I had boldly gone to Dr. Ayagi, as he then was, and declared that though I would love my son to attend HIGSS, I was financially handicapped. (I believe I was then the ‘poorest’ parent – others being Emirs, Governors, Ministers, millionaire merchants.) I offered to pay in monthly instalments, not a termly-lump sum. My offer was a misnomer hammer in the schools’ works.
Dr. Ayagi sat me down and asked, “Do you accept it is your responsibility to educate your child?” I was incredulous – look at this greying senior intellectual asking me the obvious! But I replied YES, just to see where it would lead. Ayagi then said, “OK. I will personally loan you the first term fees, and may Allah provide you subsequent terms’ fees.”
We prayed to it, led in du’a by Ayagi’s associate, the late Alhaji Jijitar (may Allah forgive him). The du’a centred on “Allah Ya hore!” (or, may Allah provide). And alhamdu lilLah from that day, Allah has ‘hored!’ But the icing on the cake was that, when I came to repay that first loan, Ayagi said it was a free gift. For a banker and an economist, that was simply astounding!

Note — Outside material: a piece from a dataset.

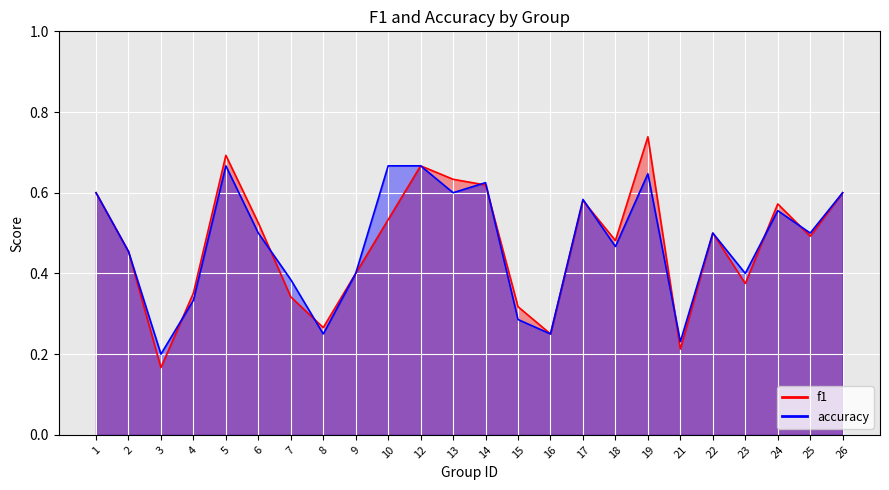

How many categories are shown in the chart?

24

But long before HIGSS, Ayagi, as Kano State Commissioner of Education in the 1970s, had set up Kano’s celebrated Twin Science Secondary Schools at Dawakin Kudu and Dawakin Tofa. Products of these two schools became the crème de la crème of medicine and science in the whole of the Northern states, many of which soon emulated that wisdom.
Ayagi’s interest in teaching had started long before – he had been a Grade Two Teacher and a Lecturer, culminating as Visiting Professor at ABU in 1996. (And Nigeria later recognised him and awarded him an OFR.)

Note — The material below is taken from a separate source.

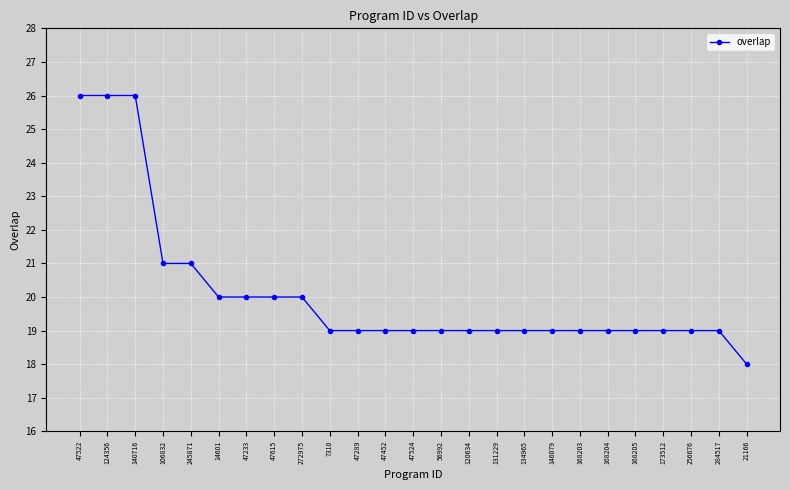

True or false: the data shows 25 at 56992.

False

Behind every Professor must be a formidable woman. Ayagi’s wife, the highly reserved but revered Senior Sister Yakumbo, came through thick and thin with him. She it is who caters for the schools’ social needs.

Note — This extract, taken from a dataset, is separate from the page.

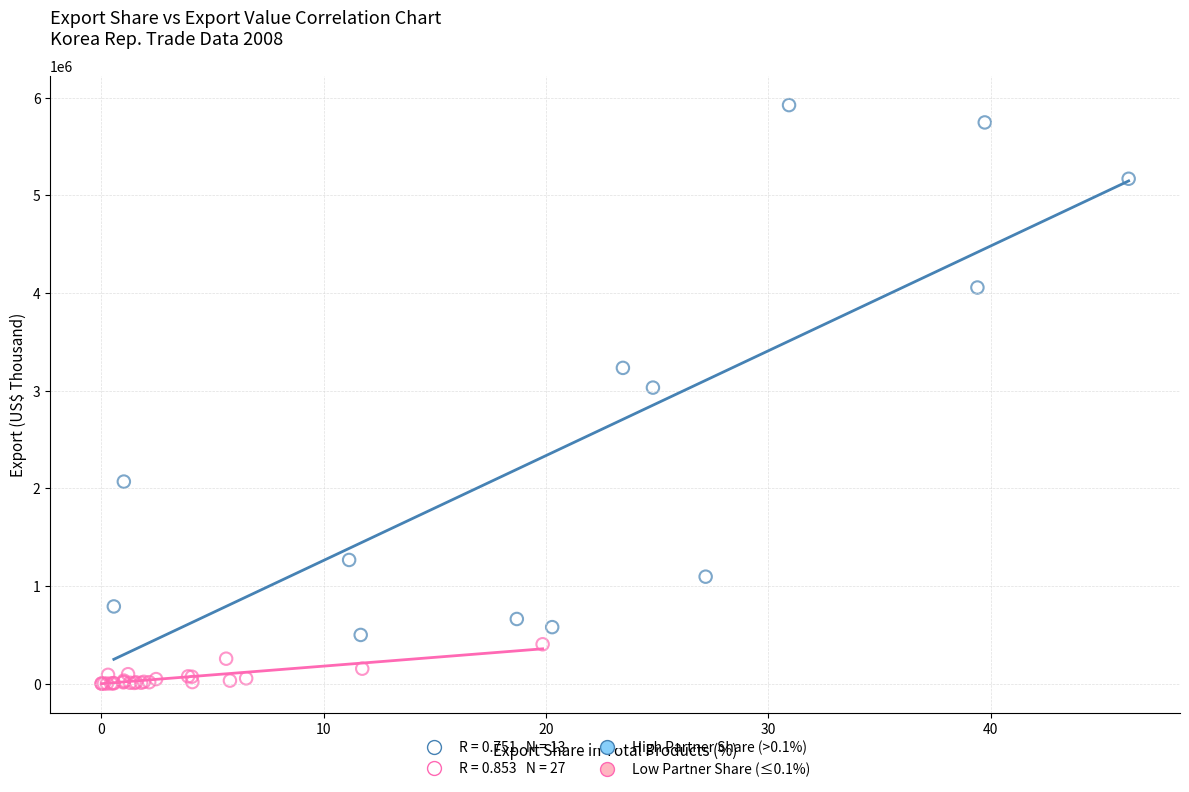

Which series contains the lowest Y value?

Low Partner Share (≤0.1%)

But many teachers past and present deserve a thank you from all parents on this morning of Sauka; Yusuf Yunusa Tudun Wada, late Bala Zakariya’u (may Allah rest his soul), Talatu Abba, Bashir Jimoh and others too numerous to mention. They have helped our children; may Allah help them too.
Similar schools as HIGSS – Science and Islamic education integrated curriculum, plus nonpareil discipline – abound in Kano and outside Kano too; New Horizon in Minna, Great Heights Academy in Abuja, Ulul Albab in Katsina. In a few years, HIGSS will celebrate its Silver Jubilee – twenty five years since its founding. We hope to see a directory showing how many professionals have so far been groomed.
Back to that young boy whose first term fees were paid by Ayagi; he had gone on to become a medical doctor too – and at present works for – wait for it – Dr. Hassan Gwarzo’s Al Noury Hospital of the Islamic Foundation. A perfect circle.
So what do I say to Professor Ayagi? My only retaliation would be “Allah Ya hore aljanna!”